From the Regents all the way to passing the Bar Exam to practice Law, tests are part of a student’s life at all ages. The best way to prepare for any test is to use practice exams to re-create, or put more cleverly, Pre-Create the experience you will have on test day. Here are a few essential tips on how students of all ages can get the most out of their practice exams.
1. Take your practice test on the same day of the week and time of day that the actual test will be administered.
If the test is going to start at 10:00 am, practice taking it at 10:00 am. If the test is on a Saturday morning, take your practice tests on Saturday morning. Studies have shown that our ability to focus often corresponds to specific times of the day, leading some people to prefer studying at night, while others feel most capable in the mornings. Whatever time is ideal for you or your child, it’s preferable to schedule tests during those times as well. However, there isn’t always flexibility when it comes to administration times (especially with standardized tests); so, earning the best score requires peak performance regardless of the time of day the test is taken. The best way to get peak performance is to re-make and practice test day at least a few times so you or your child is comfortable with, and used to working at that time of the day. Also, if possible, try to Pre-Create a practice test on the same day of the week to make your test experience the most similar to the one approaching.

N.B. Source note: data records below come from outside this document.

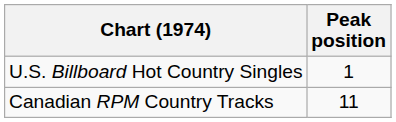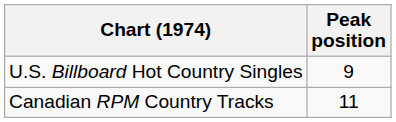U.S. Billboard Hot Country Singles | Peak position: 1 -> 9
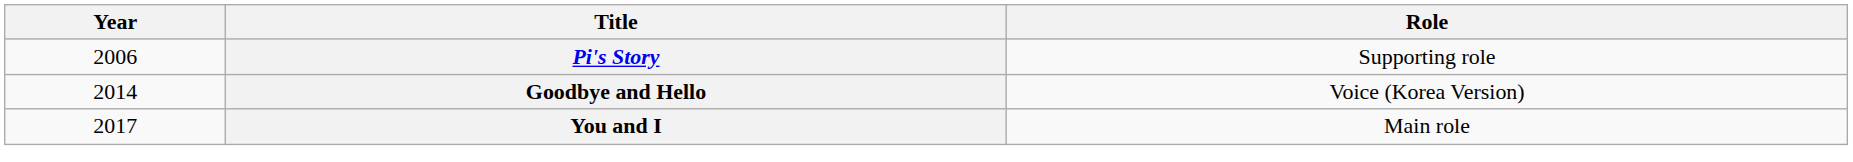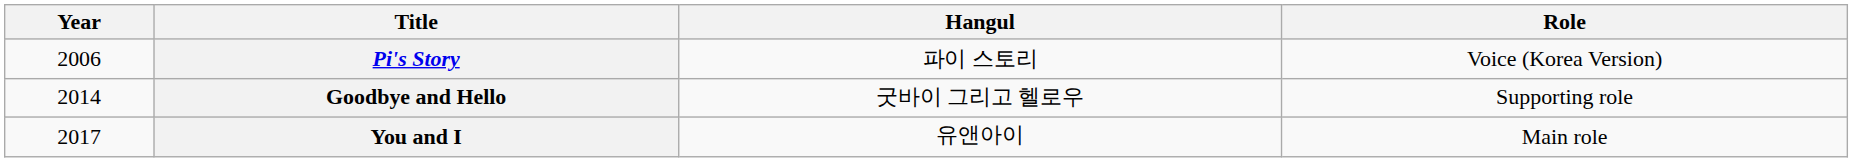+ column: Hangul | 파이 스토리 | 굿바이 그리고 헬로우 | 유앤아이
Pi's Story | Role: Supporting role -> Voice (Korea Version)
Goodbye and Hello | Role: Voice (Korea Version) -> Supporting role
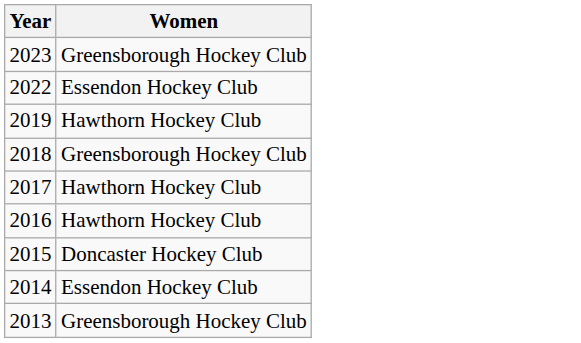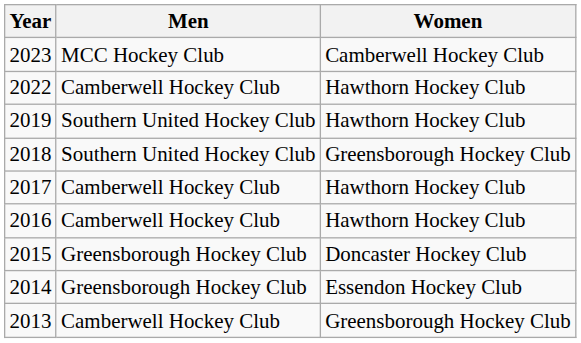+ column: Men | MCC Hockey Club | Camberwell Hockey Club | Southern United Hockey Club | Southern United Hockey Club | Camberwell Hockey Club | Camberwell Hockey Club | Greensborough Hockey Club | Greensborough Hockey Club | Camberwell Hockey Club
2023 | Women: Greensborough Hockey Club -> Camberwell Hockey Club
2022 | Women: Essendon Hockey Club -> Hawthorn Hockey Club
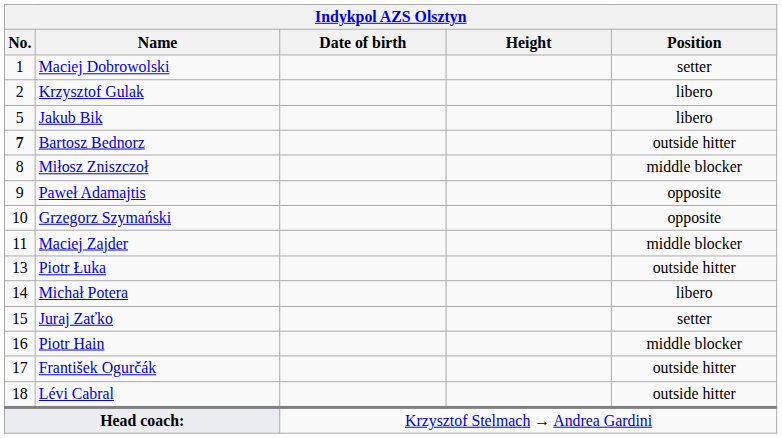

2. Time your test the same way it will be timed on test day.
Pre-Create the sequence of tests and breaks between tests as they will be administered on test day. You don’t necessarily need a stopwatch, but it will be helpful for you or your child to get used to taking breaks after completing the same number of sections of the test that will be required on test day. I’ve had students that have “Powered Through” five sections of a test without taking any breaks and others that have taken half of a test in the morning and the other half in the afternoon. The problem with these approaches is that practice tests without proper pacing don’t prepare students for what their test day will eventually be like. Fatigue can set in between test sections that a student won’t be prepared for because they were used to spreading their exam out over an entire day instead of three hours. For the “Powering Through” student, breaks can feel interruptive, breaking their stride, putting them off balance. Whatever timing you or your child prefer in taking a practice test, the administration of the actual test is often very rigid in its scheme of breaks and test section combinations. Be ready for the peaks and valleys of test day by having your timing and pacing practice be as similar to actual test day as possible.
3. Eat the same meals, have the same snacks.

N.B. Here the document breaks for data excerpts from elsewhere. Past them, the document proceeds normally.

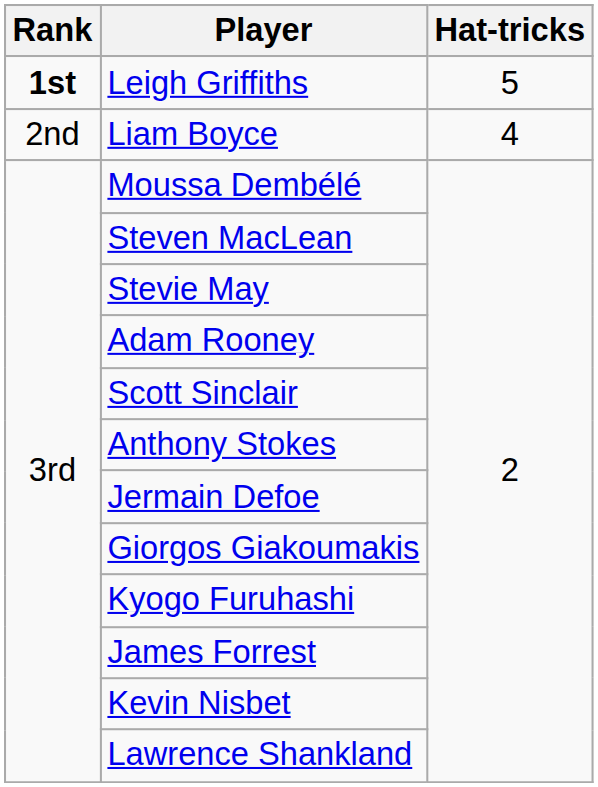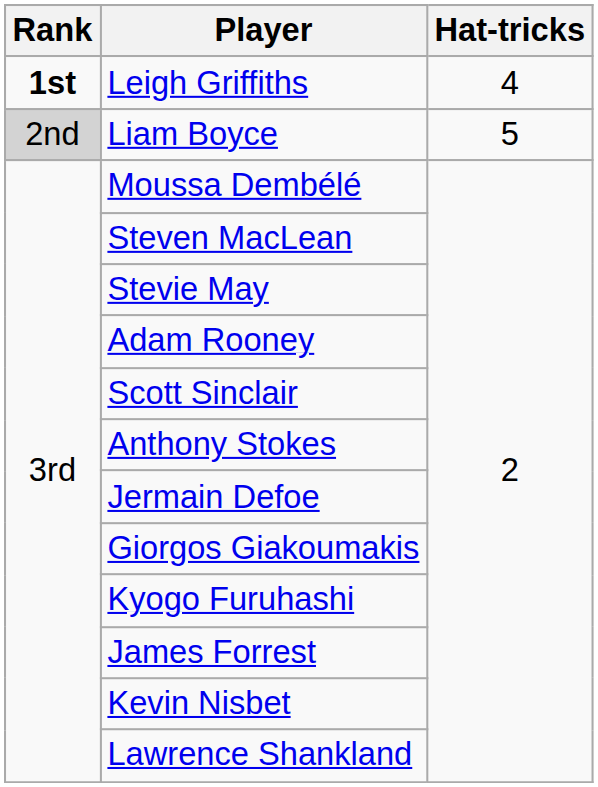Leigh Griffiths | Hat-tricks: 5 -> 4
Liam Boyce | Rank: no background -> lightgrey background
Liam Boyce | Hat-tricks: 4 -> 5
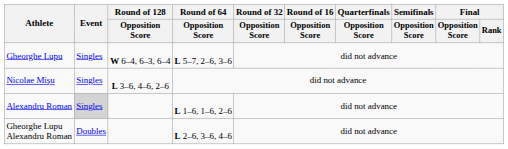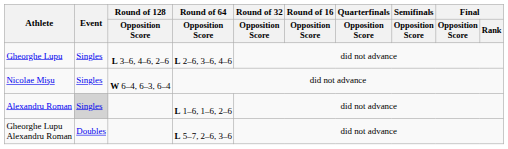Gheorghe Lupu | Round of 128 / Opposition Score: W 6–4, 6–3, 6–4 -> L 3–6, 4–6, 2–6
Gheorghe Lupu | Round of 64 / Opposition Score: L 5–7, 2–6, 3–6 -> L 2–6, 3–6, 4–6
Nicolae Mişu | Round of 128 / Opposition Score: L 3–6, 4–6, 2–6 -> W 6–4, 6–3, 6–4
Gheorghe Lupu Alexandru Roman | Round of 64 / Opposition Score: L 2–6, 3–6, 4–6 -> L 5–7, 2–6, 3–6
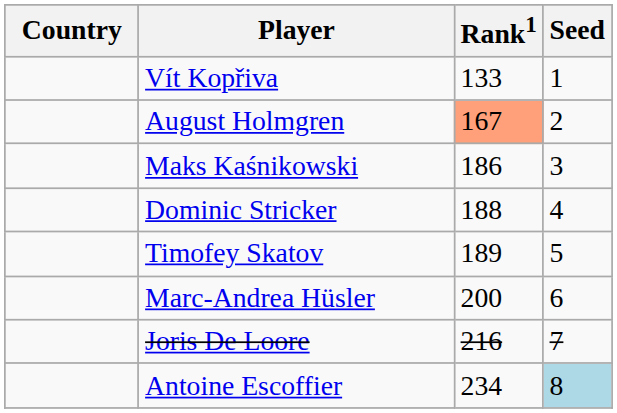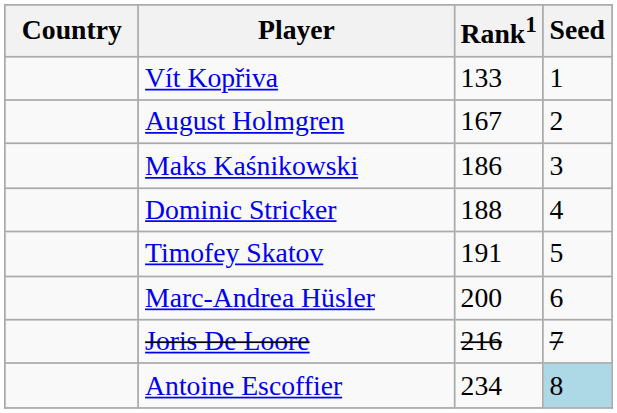August Holmgren | Rank1: lightsalmon background -> no background
Timofey Skatov | Rank1: 189 -> 191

Countless nutritionists (and many posts on this blog) point to the connection between performance in the classroom and the diets consumed by students. When it comes to test taking, especially important tests, test day often feels “special” to a test taker, and they might eat a different breakfast or lunch that day, or skip eating altogether. Remember, the brain is powered by food, and one’s ability to think depends on you or your child getting the nutrients they need. On the day of the test, it’s really helpful to eat the same foods you ate when you practiced, in the same amounts. Another thing that happens on test day is that I’ve seen many students eat sugary snacks they never ate during their practice tests, or drinking coffee or energy drinks, only to find themselves crashing halfway through, or worse, attacking the test too quickly. It’s often useful to have a snack or some water between tests, but “Testing” these snacks out during practice tests will teach you or your child what combinations of food and drink create the most confidence and the right amount and kind of energy for test taking.
These are three, of what I think are the most important ways to use practice tests to get the most out of test days. Bloggers, do you have any other tips for peak performance?